Cristina Páez, de 18 años y que con anterioridad hizo bachillerato de ciencias "porque no sabía que quería hacer después" y pensó que tendría más salida, fue ayer por primera vez a este instituto. "Me metí primero en el bachiller de Salud, que no tiene nada que ver, pero como no sabía lo que quería pensé en hacerlo y decidirlo después. Ahora voy a entrar en un módulo de Integración Social", indicó.

Nati Juan, de 24 años, estará este año en su clase. Cansada de buscar trabajo después de haber estudiado la carrera de Educación Infantil, decidió matricularse en un módulo. "Desde que acabé la carrera he estado de prácticas en guarderías y he trabajado cuidando niños pero después no me ha salido nada. Decidí meterme aquí porque algo hay que hacer, no se puede estar parada", relató.

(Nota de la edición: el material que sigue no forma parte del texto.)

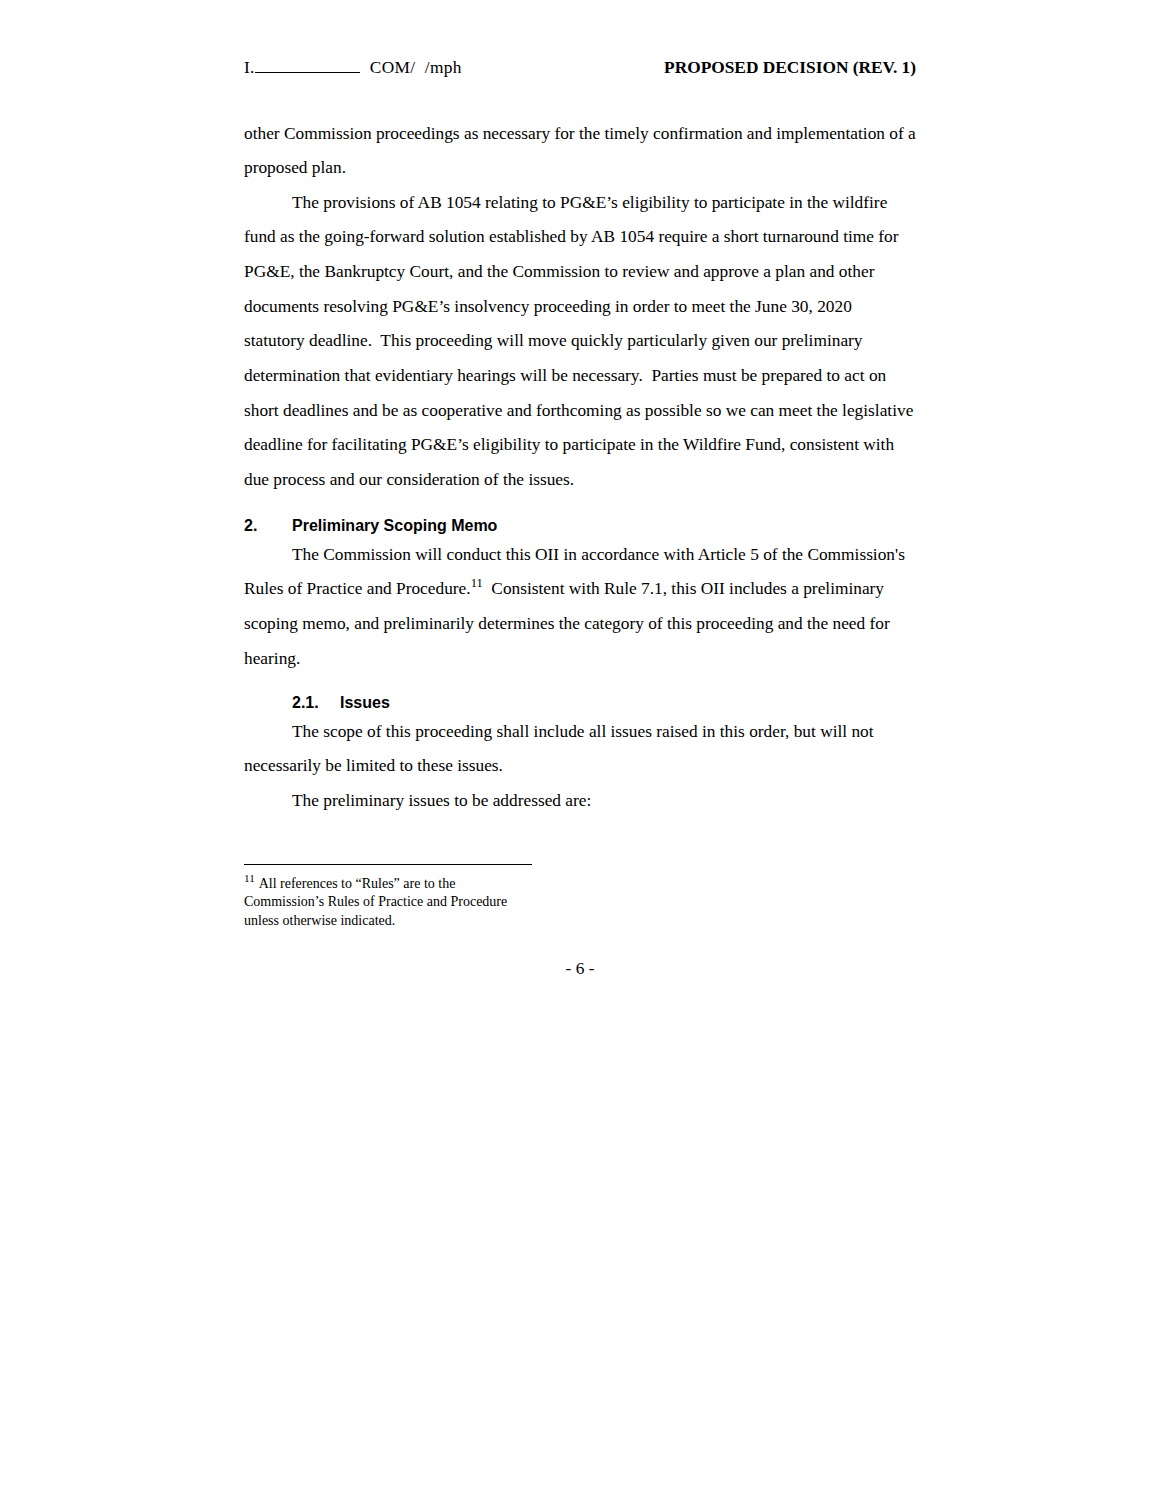I. COM/ /mph
PROPOSED DECISION (REV. 1)
other Commission proceedings as necessary for the timely confirmation and implementation of a proposed plan.
The provisions of AB 1054 relating to PG&E’s eligibility to participate in the wildfire fund as the going-forward solution established by AB 1054 require a short turnaround time for PG&E, the Bankruptcy Court, and the Commission to review and approve a plan and other documents resolving PG&E’s insolvency proceeding in order to meet the June 30, 2020 statutory deadline. This proceeding will move quickly particularly given our preliminary determination that evidentiary hearings will be necessary. Parties must be prepared to act on short deadlines and be as cooperative and forthcoming as possible so we can meet the legislative deadline for facilitating PG&E’s eligibility to participate in the Wildfire Fund, consistent with due process and our consideration of the issues.
2. Preliminary Scoping Memo
The Commission will conduct this OII in accordance with Article 5 of the Commission's Rules of Practice and Procedure.11 Consistent with Rule 7.1, this OII includes a preliminary scoping memo, and preliminarily determines the category of this proceeding and the need for hearing.
2.1. Issues
The scope of this proceeding shall include all issues raised in this order, but will not necessarily be limited to these issues.
The preliminary issues to be addressed are:
11 All references to “Rules” are to the Commission’s Rules of Practice and Procedure unless otherwise indicated.
- 6 -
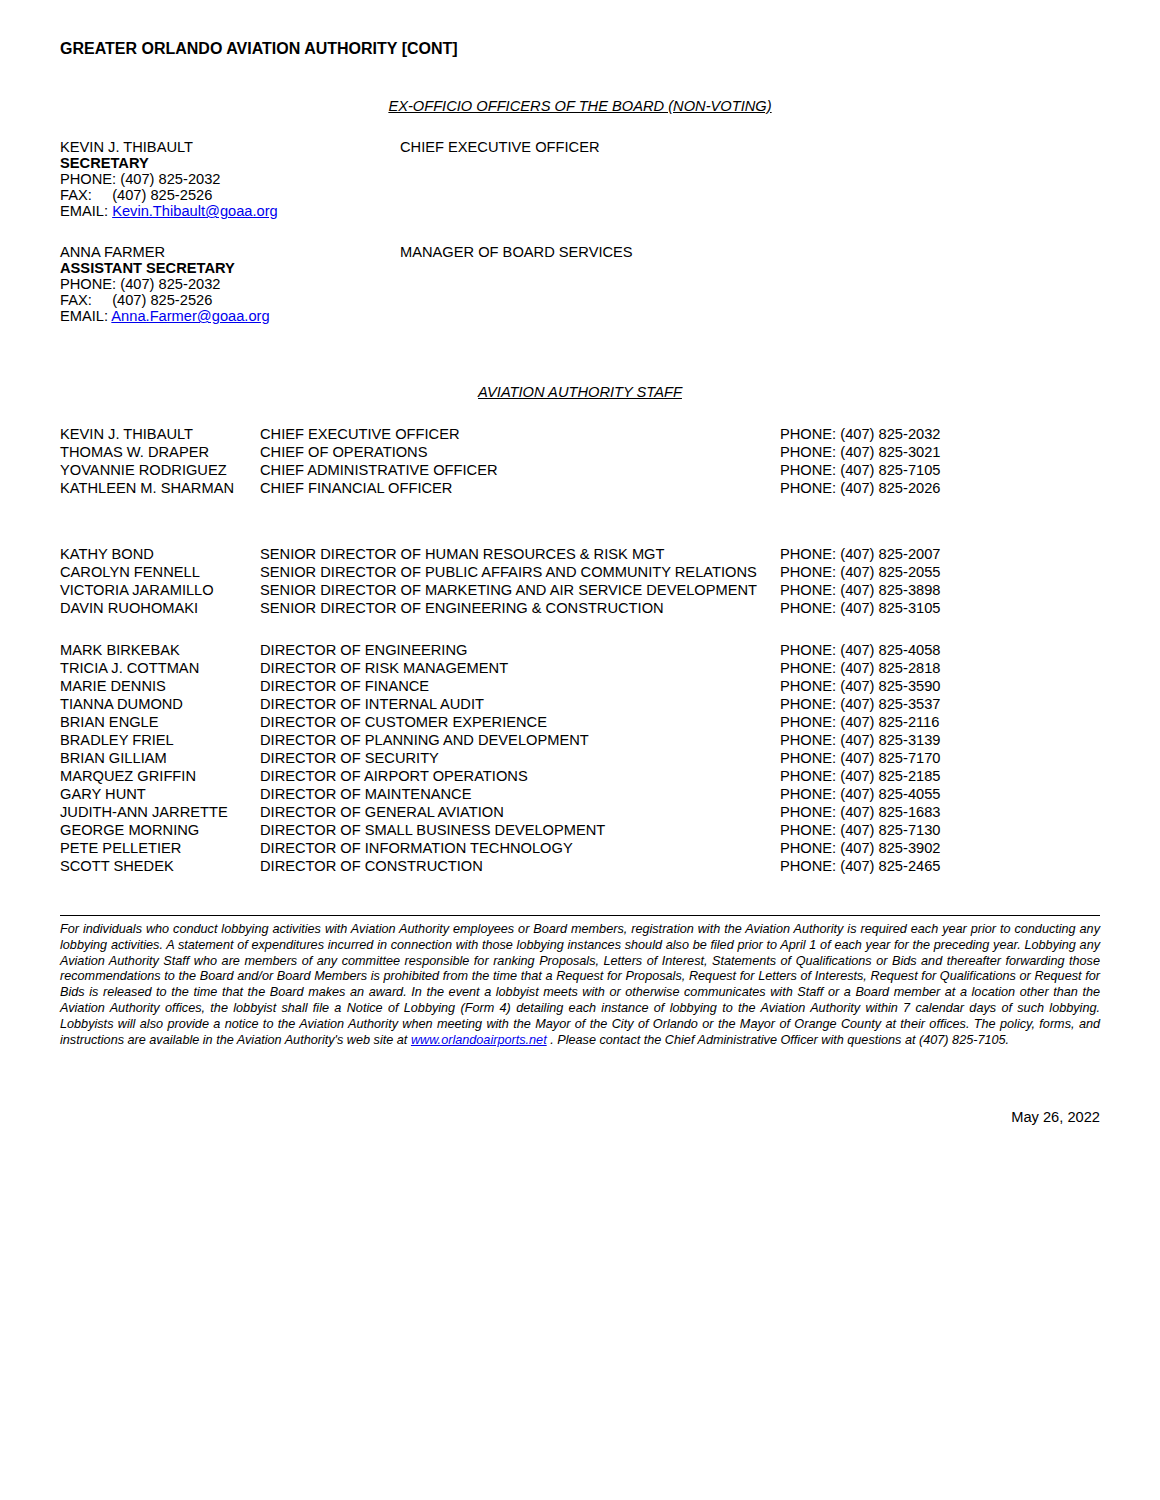GREATER ORLANDO AVIATION AUTHORITY [CONT]
EX-OFFICIO OFFICERS OF THE BOARD (NON-VOTING)
KEVIN J. THIBAULT
CHIEF EXECUTIVE OFFICER
SECRETARY
PHONE: (407) 825-2032
FAX: (407) 825-2526
EMAIL: Kevin.Thibault@goaa.org
ANNA FARMER
MANAGER OF BOARD SERVICES
ASSISTANT SECRETARY
PHONE: (407) 825-2032
FAX: (407) 825-2526
EMAIL: Anna.Farmer@goaa.org
AVIATION AUTHORITY STAFF
| KEVIN J. THIBAULT | CHIEF EXECUTIVE OFFICER | PHONE: (407) 825-2032 |
| THOMAS W. DRAPER | CHIEF OF OPERATIONS | PHONE: (407) 825-3021 |
| YOVANNIE RODRIGUEZ | CHIEF ADMINISTRATIVE OFFICER | PHONE: (407) 825-7105 |
| KATHLEEN M. SHARMAN | CHIEF FINANCIAL OFFICER | PHONE: (407) 825-2026 |
| KATHY BOND | SENIOR DIRECTOR OF HUMAN RESOURCES & RISK MGT | PHONE: (407) 825-2007 |
| CAROLYN FENNELL | SENIOR DIRECTOR OF PUBLIC AFFAIRS AND COMMUNITY RELATIONS | PHONE: (407) 825-2055 |
| VICTORIA JARAMILLO | SENIOR DIRECTOR OF MARKETING AND AIR SERVICE DEVELOPMENT | PHONE: (407) 825-3898 |
| DAVIN RUOHOMAKI | SENIOR DIRECTOR OF ENGINEERING & CONSTRUCTION | PHONE: (407) 825-3105 |
| MARK BIRKEBAK | DIRECTOR OF ENGINEERING | PHONE: (407) 825-4058 |
| TRICIA J. COTTMAN | DIRECTOR OF RISK MANAGEMENT | PHONE: (407) 825-2818 |
| MARIE DENNIS | DIRECTOR OF FINANCE | PHONE: (407) 825-3590 |
| TIANNA DUMOND | DIRECTOR OF INTERNAL AUDIT | PHONE: (407) 825-3537 |
| BRIAN ENGLE | DIRECTOR OF CUSTOMER EXPERIENCE | PHONE: (407) 825-2116 |
| BRADLEY FRIEL | DIRECTOR OF PLANNING AND DEVELOPMENT | PHONE: (407) 825-3139 |
| BRIAN GILLIAM | DIRECTOR OF SECURITY | PHONE: (407) 825-7170 |
| MARQUEZ GRIFFIN | DIRECTOR OF AIRPORT OPERATIONS | PHONE: (407) 825-2185 |
| GARY HUNT | DIRECTOR OF MAINTENANCE | PHONE: (407) 825-4055 |
| JUDITH-ANN JARRETTE | DIRECTOR OF GENERAL AVIATION | PHONE: (407) 825-1683 |
| GEORGE MORNING | DIRECTOR OF SMALL BUSINESS DEVELOPMENT | PHONE: (407) 825-7130 |
| PETE PELLETIER | DIRECTOR OF INFORMATION TECHNOLOGY | PHONE: (407) 825-3902 |
| SCOTT SHEDEK | DIRECTOR OF CONSTRUCTION | PHONE: (407) 825-2465 |
For individuals who conduct lobbying activities with Aviation Authority employees or Board members, registration with the Aviation Authority is required each year prior to conducting any lobbying activities. A statement of expenditures incurred in connection with those lobbying instances should also be filed prior to April 1 of each year for the preceding year. Lobbying any Aviation Authority Staff who are members of any committee responsible for ranking Proposals, Letters of Interest, Statements of Qualifications or Bids and thereafter forwarding those recommendations to the Board and/or Board Members is prohibited from the time that a Request for Proposals, Request for Letters of Interests, Request for Qualifications or Request for Bids is released to the time that the Board makes an award. In the event a lobbyist meets with or otherwise communicates with Staff or a Board member at a location other than the Aviation Authority offices, the lobbyist shall file a Notice of Lobbying (Form 4) detailing each instance of lobbying to the Aviation Authority within 7 calendar days of such lobbying. Lobbyists will also provide a notice to the Aviation Authority when meeting with the Mayor of the City of Orlando or the Mayor of Orange County at their offices. The policy, forms, and instructions are available in the Aviation Authority's web site at www.orlandoairports.net . Please contact the Chief Administrative Officer with questions at (407) 825-7105.
May 26, 2022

Por su parte, el director del IES Pedro Soto de Rojas, Pablo Serrano, indicó que el curso ha comenzado con normalidad "dentro de la anormalidad que tenemos este año". Con esas palabras hacía alusión a la multiplicidad de recortes que han afectado este año a la Educación y que "han provocado que este centro tenga este curso cinco profesores menos", relató.

Asimismo, mencionó que esta disminución de los docentes junto con el aumento de horas lectivas "repercute en la calidad de la educación", como también lo harán los nuevos cambios en el sistema de las bajas, con las que este año no se podrá pedir un profesor sustituto hasta que transcurran diez días. Sin embargo, y pese a todo esto, Serrano explicó que los niños llegaron "como todos los años, algunos con más ganas que otros, pero sobre todo con la ilusión de la novedad, de ver con que compañeros se reencuentran, a que compañeros conocen y los padres deseando que estén ocupados durante la mañana", remarcó.